**Exercise brief:** Reproduce the rows starting at the first one and ending at the line that contains "locality: Dept. Junin", replacing "catalogue" with "catalog" and leaving everything else unchanged.

====

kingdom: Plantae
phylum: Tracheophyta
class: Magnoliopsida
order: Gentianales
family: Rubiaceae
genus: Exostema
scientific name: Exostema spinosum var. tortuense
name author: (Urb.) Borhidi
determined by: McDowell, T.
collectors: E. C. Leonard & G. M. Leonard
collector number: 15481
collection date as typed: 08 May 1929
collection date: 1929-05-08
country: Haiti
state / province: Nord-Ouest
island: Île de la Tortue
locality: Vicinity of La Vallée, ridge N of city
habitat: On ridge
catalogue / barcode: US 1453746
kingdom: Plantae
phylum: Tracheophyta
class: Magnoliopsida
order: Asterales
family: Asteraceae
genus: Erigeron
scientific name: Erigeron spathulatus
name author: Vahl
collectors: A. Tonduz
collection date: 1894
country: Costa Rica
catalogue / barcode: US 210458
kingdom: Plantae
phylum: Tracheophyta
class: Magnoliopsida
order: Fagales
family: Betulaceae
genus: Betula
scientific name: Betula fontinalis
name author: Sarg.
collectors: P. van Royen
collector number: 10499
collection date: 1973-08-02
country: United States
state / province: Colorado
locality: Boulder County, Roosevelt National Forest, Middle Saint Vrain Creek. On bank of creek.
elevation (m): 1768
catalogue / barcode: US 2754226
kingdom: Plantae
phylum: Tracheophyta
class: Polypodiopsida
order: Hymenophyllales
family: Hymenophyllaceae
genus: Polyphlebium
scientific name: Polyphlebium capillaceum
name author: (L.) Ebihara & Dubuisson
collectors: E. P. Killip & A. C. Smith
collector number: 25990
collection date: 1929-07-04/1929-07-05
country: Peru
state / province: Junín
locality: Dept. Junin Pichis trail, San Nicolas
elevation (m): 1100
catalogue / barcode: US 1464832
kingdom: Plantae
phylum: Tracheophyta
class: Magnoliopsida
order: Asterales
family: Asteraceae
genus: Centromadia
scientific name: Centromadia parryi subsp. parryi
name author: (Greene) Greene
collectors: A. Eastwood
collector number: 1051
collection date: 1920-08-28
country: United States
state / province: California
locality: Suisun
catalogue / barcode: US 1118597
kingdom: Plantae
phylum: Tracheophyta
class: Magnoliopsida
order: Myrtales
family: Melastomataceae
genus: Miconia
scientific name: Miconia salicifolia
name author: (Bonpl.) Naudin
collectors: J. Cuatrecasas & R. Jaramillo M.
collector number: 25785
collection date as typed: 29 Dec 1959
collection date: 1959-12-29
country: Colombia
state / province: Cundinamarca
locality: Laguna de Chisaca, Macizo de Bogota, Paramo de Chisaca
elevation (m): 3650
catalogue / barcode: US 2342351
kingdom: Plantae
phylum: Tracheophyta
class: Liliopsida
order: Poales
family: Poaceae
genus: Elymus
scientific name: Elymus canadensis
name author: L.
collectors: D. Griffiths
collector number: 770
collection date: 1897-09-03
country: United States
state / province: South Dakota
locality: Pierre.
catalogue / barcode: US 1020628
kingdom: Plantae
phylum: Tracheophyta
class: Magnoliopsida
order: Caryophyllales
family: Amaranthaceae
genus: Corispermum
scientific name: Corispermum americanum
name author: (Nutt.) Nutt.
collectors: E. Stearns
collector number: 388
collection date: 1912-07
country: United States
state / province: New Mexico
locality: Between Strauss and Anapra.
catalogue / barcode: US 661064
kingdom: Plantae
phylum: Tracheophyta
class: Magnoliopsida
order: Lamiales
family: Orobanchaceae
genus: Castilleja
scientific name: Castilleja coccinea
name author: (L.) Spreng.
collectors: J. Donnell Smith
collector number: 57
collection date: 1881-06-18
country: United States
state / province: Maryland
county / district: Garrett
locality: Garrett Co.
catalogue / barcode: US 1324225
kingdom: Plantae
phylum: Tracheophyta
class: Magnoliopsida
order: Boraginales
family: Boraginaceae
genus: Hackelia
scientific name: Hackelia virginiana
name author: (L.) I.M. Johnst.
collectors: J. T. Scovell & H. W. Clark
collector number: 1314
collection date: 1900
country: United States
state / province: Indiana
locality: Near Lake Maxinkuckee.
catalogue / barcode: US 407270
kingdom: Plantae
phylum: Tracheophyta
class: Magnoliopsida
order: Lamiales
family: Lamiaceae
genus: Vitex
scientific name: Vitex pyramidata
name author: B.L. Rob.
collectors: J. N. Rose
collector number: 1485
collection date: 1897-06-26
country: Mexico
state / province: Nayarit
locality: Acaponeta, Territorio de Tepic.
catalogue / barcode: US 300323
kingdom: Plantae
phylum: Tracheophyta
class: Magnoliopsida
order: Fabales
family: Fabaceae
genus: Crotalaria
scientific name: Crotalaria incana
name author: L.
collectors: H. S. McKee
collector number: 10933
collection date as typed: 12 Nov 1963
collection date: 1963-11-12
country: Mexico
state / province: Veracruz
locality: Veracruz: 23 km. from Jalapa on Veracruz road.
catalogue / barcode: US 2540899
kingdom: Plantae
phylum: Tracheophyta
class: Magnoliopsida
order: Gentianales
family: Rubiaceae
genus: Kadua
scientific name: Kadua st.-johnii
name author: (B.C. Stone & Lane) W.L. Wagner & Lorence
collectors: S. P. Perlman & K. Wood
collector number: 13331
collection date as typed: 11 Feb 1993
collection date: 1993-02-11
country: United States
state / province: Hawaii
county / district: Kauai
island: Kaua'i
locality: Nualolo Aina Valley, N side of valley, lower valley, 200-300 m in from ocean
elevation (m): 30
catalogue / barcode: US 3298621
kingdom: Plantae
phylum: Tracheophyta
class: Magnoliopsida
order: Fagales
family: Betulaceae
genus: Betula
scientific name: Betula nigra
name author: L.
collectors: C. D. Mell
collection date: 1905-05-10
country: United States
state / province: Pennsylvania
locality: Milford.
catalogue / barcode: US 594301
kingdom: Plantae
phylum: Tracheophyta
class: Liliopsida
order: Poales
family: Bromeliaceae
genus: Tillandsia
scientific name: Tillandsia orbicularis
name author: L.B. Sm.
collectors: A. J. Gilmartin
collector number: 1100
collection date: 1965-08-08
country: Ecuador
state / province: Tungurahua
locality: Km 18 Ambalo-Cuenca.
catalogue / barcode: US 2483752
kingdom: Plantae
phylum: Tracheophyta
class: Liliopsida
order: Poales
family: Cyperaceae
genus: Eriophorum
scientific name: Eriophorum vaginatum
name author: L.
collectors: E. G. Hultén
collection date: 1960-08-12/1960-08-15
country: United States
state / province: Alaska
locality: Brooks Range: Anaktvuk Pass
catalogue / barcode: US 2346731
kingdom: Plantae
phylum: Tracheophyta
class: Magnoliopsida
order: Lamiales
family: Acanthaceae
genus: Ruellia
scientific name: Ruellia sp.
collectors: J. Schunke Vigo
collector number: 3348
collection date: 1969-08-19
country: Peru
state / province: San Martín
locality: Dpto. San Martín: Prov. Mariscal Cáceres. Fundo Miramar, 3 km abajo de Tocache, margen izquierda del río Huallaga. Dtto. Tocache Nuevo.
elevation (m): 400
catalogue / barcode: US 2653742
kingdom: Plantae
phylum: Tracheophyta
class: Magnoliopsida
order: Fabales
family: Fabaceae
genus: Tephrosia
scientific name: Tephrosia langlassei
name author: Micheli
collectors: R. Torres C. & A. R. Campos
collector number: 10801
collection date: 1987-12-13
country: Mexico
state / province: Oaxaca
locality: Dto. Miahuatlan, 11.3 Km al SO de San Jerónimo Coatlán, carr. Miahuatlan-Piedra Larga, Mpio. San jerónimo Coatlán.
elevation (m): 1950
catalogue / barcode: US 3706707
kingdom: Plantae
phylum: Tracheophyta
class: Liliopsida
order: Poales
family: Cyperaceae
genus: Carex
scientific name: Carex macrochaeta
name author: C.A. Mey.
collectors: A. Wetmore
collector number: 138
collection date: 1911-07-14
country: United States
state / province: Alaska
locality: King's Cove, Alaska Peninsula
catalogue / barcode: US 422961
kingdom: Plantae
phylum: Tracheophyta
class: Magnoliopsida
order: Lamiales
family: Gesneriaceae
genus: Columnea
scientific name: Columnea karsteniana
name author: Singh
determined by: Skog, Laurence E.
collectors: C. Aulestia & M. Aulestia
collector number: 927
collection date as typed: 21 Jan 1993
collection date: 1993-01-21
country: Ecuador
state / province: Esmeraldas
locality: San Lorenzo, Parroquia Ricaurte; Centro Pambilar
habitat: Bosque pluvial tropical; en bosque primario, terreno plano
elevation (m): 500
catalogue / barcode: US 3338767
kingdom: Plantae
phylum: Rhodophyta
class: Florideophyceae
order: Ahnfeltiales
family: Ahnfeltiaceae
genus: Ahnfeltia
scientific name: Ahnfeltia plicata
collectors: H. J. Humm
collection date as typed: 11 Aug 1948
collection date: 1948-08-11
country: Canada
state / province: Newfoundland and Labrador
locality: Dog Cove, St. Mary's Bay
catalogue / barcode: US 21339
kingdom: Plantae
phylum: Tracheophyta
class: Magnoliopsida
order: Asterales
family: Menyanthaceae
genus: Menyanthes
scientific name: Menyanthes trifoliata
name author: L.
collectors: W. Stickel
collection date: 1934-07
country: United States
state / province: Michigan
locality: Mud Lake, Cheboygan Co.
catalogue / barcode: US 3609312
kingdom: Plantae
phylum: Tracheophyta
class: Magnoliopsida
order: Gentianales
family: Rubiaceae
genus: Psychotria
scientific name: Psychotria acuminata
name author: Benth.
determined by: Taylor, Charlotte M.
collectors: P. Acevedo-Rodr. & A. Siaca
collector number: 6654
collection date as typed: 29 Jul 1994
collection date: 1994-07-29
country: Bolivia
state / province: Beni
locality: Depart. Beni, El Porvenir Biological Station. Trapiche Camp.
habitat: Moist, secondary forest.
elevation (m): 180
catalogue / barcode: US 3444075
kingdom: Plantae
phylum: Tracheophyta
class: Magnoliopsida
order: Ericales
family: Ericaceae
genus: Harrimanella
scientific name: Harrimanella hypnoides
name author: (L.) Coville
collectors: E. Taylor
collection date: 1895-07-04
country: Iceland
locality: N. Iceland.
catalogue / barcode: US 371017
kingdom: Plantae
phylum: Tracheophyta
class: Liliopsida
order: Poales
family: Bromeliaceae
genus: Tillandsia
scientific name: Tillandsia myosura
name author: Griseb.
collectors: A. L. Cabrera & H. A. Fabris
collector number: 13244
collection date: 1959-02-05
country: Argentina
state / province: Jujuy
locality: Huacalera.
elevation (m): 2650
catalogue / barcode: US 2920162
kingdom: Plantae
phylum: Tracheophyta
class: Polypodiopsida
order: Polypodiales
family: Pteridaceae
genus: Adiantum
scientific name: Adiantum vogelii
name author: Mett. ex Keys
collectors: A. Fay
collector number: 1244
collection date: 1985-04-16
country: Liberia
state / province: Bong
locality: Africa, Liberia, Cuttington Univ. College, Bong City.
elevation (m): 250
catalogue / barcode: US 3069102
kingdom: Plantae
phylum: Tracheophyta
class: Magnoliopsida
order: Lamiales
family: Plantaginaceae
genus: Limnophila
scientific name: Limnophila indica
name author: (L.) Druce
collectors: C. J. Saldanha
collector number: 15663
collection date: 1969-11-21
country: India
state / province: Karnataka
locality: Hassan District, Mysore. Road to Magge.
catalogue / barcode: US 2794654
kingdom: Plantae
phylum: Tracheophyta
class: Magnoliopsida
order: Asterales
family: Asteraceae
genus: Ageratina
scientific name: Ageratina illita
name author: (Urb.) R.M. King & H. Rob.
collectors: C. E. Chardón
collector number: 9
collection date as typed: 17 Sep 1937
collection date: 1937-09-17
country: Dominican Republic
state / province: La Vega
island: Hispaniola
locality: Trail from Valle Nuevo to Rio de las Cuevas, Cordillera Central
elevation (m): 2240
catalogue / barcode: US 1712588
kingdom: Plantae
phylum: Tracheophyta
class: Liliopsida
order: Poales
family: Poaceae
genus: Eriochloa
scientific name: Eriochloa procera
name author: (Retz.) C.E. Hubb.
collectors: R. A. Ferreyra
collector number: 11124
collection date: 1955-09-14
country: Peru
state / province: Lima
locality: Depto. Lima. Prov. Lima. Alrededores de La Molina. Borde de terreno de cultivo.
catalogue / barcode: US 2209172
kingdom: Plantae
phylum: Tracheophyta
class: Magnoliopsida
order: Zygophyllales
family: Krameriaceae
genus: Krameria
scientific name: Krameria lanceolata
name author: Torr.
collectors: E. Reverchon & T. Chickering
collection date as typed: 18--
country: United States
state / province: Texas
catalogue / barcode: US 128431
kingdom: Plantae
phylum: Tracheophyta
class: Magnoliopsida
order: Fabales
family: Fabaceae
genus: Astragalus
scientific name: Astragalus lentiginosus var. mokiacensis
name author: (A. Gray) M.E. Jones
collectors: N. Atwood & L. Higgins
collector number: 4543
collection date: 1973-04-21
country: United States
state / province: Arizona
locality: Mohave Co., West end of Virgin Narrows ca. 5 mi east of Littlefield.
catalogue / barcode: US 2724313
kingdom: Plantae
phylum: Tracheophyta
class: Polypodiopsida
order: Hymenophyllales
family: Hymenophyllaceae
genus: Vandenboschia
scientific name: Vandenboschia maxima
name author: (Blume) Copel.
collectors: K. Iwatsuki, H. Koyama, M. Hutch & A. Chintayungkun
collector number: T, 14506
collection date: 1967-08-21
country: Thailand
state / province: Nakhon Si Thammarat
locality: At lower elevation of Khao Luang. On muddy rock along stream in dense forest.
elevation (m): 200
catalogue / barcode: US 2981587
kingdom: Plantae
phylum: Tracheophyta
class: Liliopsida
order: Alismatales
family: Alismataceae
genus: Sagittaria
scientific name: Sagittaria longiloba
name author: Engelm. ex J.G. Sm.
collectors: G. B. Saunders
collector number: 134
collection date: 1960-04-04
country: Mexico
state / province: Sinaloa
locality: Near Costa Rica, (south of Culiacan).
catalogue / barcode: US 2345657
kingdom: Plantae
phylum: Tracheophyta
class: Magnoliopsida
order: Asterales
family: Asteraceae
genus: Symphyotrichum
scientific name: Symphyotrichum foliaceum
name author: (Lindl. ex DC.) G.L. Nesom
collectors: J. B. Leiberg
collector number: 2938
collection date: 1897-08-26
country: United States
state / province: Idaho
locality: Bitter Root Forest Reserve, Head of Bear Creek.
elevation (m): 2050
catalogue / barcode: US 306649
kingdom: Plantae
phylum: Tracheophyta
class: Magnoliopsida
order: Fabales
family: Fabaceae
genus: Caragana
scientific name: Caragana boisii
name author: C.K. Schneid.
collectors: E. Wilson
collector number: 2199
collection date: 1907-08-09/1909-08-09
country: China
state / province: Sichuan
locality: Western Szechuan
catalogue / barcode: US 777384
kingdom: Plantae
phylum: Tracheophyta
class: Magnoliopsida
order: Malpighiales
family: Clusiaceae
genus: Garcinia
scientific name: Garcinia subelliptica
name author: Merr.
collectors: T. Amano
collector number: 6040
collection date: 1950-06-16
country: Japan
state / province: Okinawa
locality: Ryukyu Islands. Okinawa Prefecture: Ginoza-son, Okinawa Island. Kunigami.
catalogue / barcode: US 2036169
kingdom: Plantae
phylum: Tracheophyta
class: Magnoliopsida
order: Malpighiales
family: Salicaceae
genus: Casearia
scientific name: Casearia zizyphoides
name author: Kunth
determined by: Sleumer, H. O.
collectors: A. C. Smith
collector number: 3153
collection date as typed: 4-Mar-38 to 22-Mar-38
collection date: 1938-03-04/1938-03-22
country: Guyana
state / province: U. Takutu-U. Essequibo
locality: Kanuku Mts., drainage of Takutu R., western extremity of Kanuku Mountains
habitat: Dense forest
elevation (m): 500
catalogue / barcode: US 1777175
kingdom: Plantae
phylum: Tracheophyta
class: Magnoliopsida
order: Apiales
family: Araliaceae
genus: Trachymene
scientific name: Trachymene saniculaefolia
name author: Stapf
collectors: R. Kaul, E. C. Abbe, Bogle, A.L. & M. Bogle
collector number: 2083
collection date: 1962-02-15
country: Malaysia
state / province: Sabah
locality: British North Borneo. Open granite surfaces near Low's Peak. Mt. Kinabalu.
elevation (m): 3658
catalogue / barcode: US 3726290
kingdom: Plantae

====

**Answer to this exercise:**
kingdom: Plantae
phylum: Tracheophyta
class: Magnoliopsida
order: Gentianales
family: Rubiaceae
genus: Exostema
scientific name: Exostema spinosum var. tortuense
name author: (Urb.) Borhidi
determined by: McDowell, T.
collectors: E. C. Leonard & G. M. Leonard
collector number: 15481
collection date as typed: 08 May 1929
collection date: 1929-05-08
country: Haiti
state / province: Nord-Ouest
island: Île de la Tortue
locality: Vicinity of La Vallée, ridge N of city
habitat: On ridge
catalog / barcode: US 1453746
kingdom: Plantae
phylum: Tracheophyta
class: Magnoliopsida
order: Asterales
family: Asteraceae
genus: Erigeron
scientific name: Erigeron spathulatus
name author: Vahl
collectors: A. Tonduz
collection date: 1894
country: Costa Rica
catalog / barcode: US 210458
kingdom: Plantae
phylum: Tracheophyta
class: Magnoliopsida
order: Fagales
family: Betulaceae
genus: Betula
scientific name: Betula fontinalis
name author: Sarg.
collectors: P. van Royen
collector number: 10499
collection date: 1973-08-02
country: United States
state / province: Colorado
locality: Boulder County, Roosevelt National Forest, Middle Saint Vrain Creek. On bank of creek.
elevation (m): 1768
catalog / barcode: US 2754226
kingdom: Plantae
phylum: Tracheophyta
class: Polypodiopsida
order: Hymenophyllales
family: Hymenophyllaceae
genus: Polyphlebium
scientific name: Polyphlebium capillaceum
name author: (L.) Ebihara & Dubuisson
collectors: E. P. Killip & A. C. Smith
collector number: 25990
collection date: 1929-07-04/1929-07-05
country: Peru
state / province: Junín
locality: Dept. Junin Pichis trail, San Nicolas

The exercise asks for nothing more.